All Bark, No Bite
Today's Daily Soap {Scripture | Observation | Application | Prayer}
- S: You can't pick and choose in these things, specializing in keeping one or two things in God's law and ignoring others. The same God who said, "Don't commit adultery," also said, "Don't murder." If you don't commit adultery but go ahead and murder, do you think your non-adultery will cancel out your murder? No, you're a murderer, period. ... Dear friends, do you think you'll get anywhere in this if you learn all the right words but never do anything? Does merely talking about faith indicate that a person really has it? For instance, you come upon an old friend dressed in rags and half-starved and say, "Good morning, friend! Be clothed in Christ! Be filled with the Holy Spirit!" and walk off without providing so much as a coat or a cup of soup—where does that get you? Isn't it obvious that God-talk without God-acts is outrageous nonsense? I can already hear one of you agreeing by saying, "Sounds good. You take care of the faith department, I'll handle the works department." Not so fast. You can no more show me your works apart from your faith than I can show you my faith apart from my works. Faith and works, works and faith, fit together hand in glove. Do I hear you professing to believe in the one and only God, but then observe you complacently sitting back as if you had done something wonderful? That's just great. Demons do that, but what good does it do them? Use your heads! Do you suppose for a minute that you can cut faith and works in two and not end up with a corpse on your hands? Wasn't our ancestor Abraham "made right with God by works" when he placed his son Isaac on the sacrificial altar? Isn't it obvious that faith and works are yoked partners, that faith expresses itself in works? That the works are "works of faith"? The full meaning of "believe" in the Scripture sentence, "Abraham believed God and was set right with God," includes his action. It's that mesh of believing and acting that got Abraham named "God's friend." Is it not evident that a person is made right with God not by a barren faith but by faith fruitful in works? The same with Rahab, the Jericho harlot. Wasn't her action in hiding God's spies and helping them escape—that seamless unity of believing and doing—what counted with God? The very moment you separate body and spirit, you end up with a corpse. Separate faith and works and you get the same thing: a corpse. James 2:10-11, 14-26 [MSG]

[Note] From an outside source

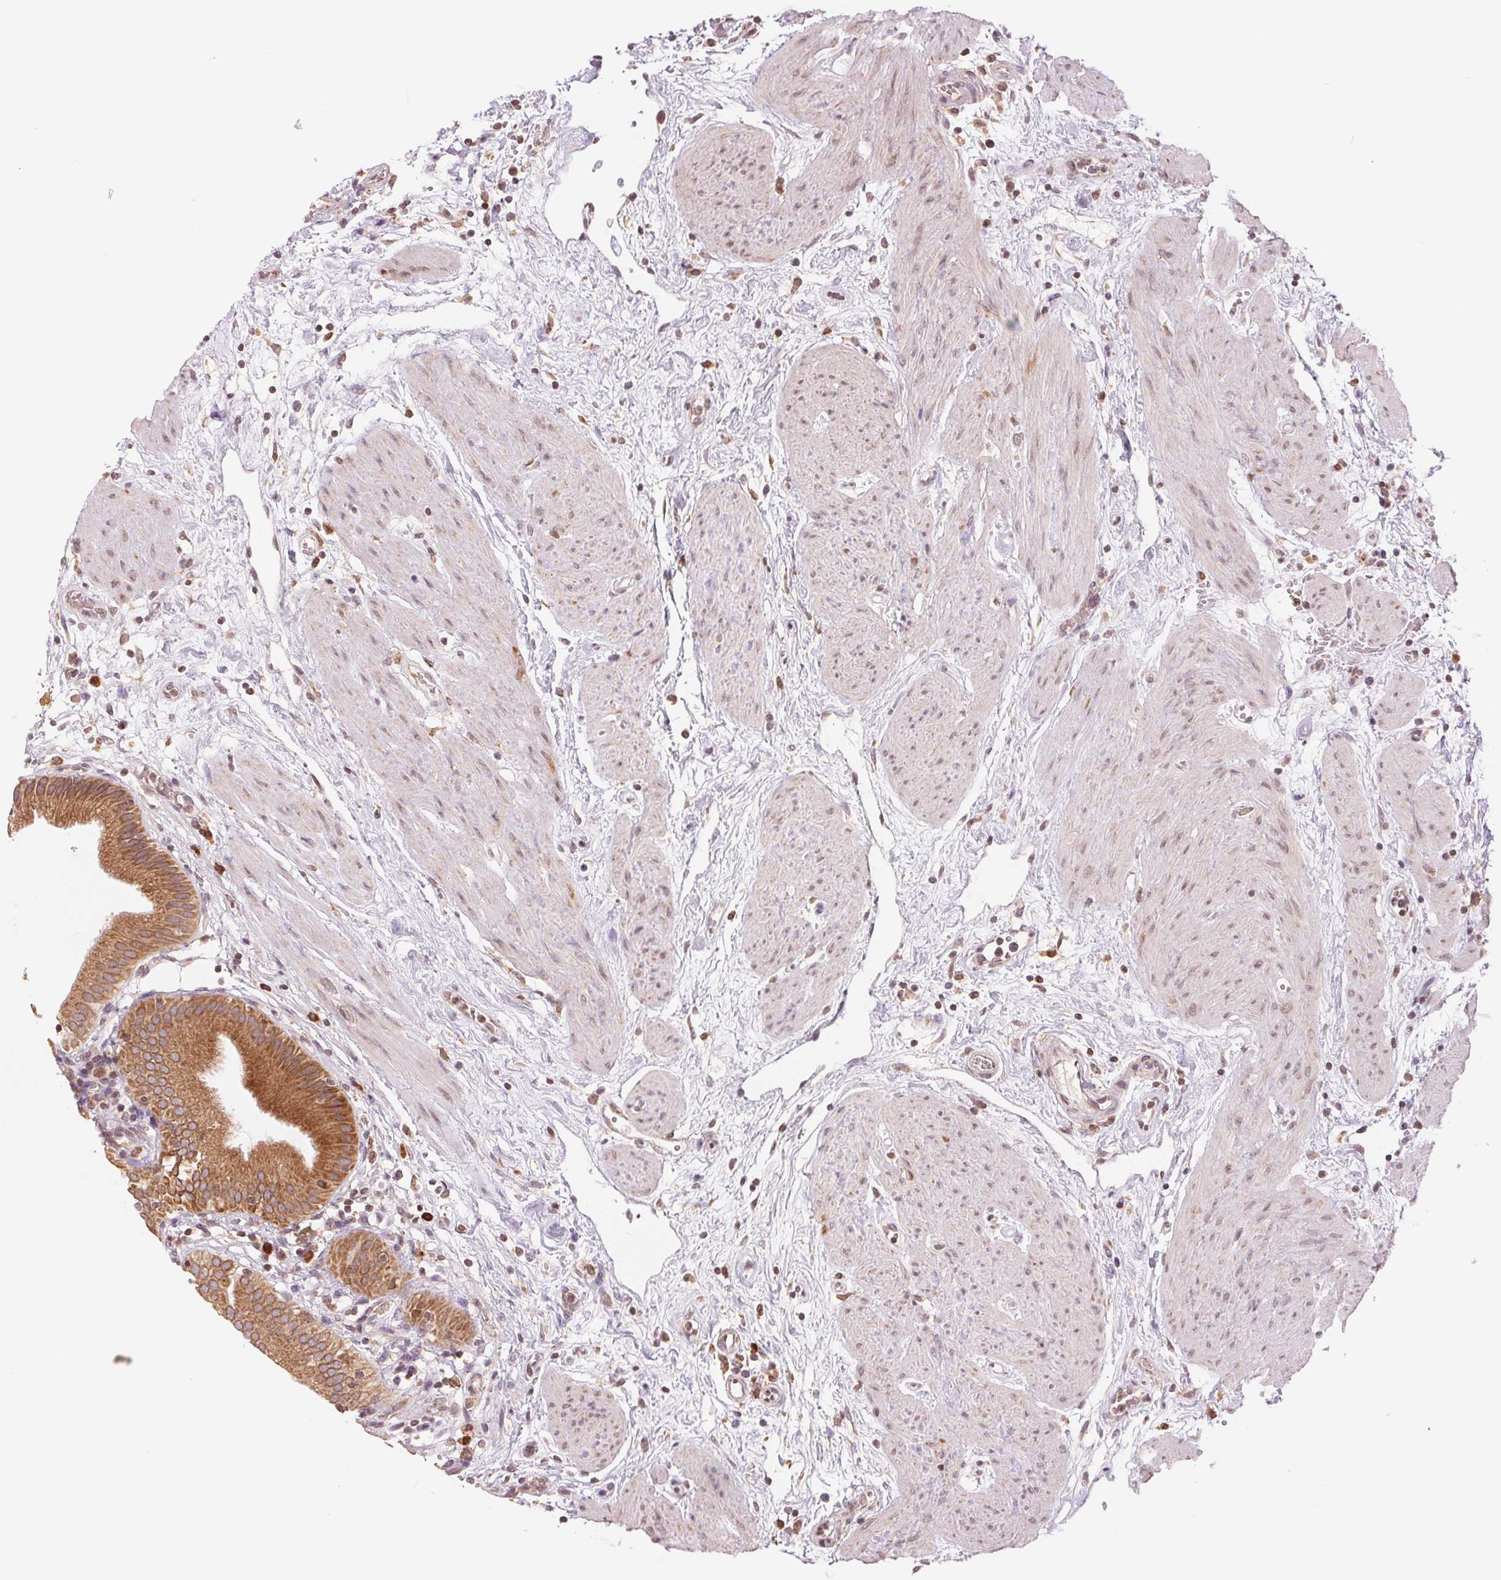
{"staining": {"intensity": "moderate", "quantity": ">75%", "location": "cytoplasmic/membranous"}, "tissue": "gallbladder", "cell_type": "Glandular cells", "image_type": "normal", "snomed": [{"axis": "morphology", "description": "Normal tissue, NOS"}, {"axis": "topography", "description": "Gallbladder"}], "caption": "A histopathology image of human gallbladder stained for a protein reveals moderate cytoplasmic/membranous brown staining in glandular cells.", "gene": "TECR", "patient": {"sex": "female", "age": 65}}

- O: Faith without works is dead.
- A: Good deeds don't earn us a place in Heaven. We are saved by faith. But what is faith? Defined as "belief in something without proof," faith requires us to accept as fact that which we cannot provide evidence of. But what of good deeds then? If good deeds don't earn us a place in Heaven, why bother? If it's just enough to believe, what does it matter what we do? ANSWER: Real faith changes you. How can you have faith in God -- believe in God -- and not believe in His Word, or not want to follow the example He set through His Son Jesus Christ? If you just don't care what God says, what kind of faith do you have? By the same token, if you do have the kind of all-encompassing faith that makes you want to please your Creator by following His examples and obeying His direction, how then can deeds not matter? If I truly love my wife and am devoted and committed to her, it stands to reason that I would want to please her. And if I want to please her, then, would I not please her by doing things that make her feel good and happy and loved? Does my love for her alone please her? No! To just say that I love her isn't enough. I have to show her my love by doing something. My deeds are the acts that validate my love for her. It is just so with God. Although he knows my heart, and doesn't need to see proof of my faith, others are not omniscient. It is my faith and love for God that make me want to share Him with others. If I share only His Word but don't live an example of it through my actions, what is my faith worth? It is by setting an example through living the kind of life that God would be pleased with -- by these acts or deeds -- that others can see His Glory. Without those deeds, it's just words. Words without action are meaningless.
- P: Father, I want to please You in all that I do. Use me as a tool however You see fit so that I might reflect Your Glory upon others.